REQUEST |
List every line in the listing below that contains the word "переключаться", copying each such line in full.

THE DATA |
§ §
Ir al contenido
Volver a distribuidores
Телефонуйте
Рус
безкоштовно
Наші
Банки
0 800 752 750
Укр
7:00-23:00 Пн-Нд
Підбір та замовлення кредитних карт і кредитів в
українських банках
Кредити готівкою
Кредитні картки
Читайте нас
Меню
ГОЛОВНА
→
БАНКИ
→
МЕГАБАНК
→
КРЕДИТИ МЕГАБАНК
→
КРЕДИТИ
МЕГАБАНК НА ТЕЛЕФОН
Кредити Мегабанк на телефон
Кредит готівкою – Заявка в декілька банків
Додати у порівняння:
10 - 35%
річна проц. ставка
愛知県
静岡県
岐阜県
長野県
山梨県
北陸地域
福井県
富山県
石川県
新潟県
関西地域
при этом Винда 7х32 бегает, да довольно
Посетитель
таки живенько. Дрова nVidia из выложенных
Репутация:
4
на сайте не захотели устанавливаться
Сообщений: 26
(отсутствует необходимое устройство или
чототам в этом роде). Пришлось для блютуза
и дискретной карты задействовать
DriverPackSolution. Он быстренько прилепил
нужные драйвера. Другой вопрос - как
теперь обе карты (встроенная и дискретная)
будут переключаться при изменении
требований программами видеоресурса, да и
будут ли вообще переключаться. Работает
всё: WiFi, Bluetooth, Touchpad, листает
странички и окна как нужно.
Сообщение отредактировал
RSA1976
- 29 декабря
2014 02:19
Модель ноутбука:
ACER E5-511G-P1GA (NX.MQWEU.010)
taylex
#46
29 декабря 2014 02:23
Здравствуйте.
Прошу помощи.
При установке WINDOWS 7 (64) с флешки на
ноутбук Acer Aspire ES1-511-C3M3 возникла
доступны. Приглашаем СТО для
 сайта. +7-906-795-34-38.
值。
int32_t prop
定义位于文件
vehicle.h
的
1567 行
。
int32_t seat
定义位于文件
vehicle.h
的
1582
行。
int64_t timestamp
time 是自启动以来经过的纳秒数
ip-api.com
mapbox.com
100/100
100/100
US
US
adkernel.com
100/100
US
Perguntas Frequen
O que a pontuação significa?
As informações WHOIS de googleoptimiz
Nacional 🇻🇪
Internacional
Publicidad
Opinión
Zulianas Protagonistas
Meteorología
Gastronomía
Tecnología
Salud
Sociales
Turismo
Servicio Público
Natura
§ §
ANSWER SPACE |
будут переключаться при изменении
будут ли вообще переключаться. Работает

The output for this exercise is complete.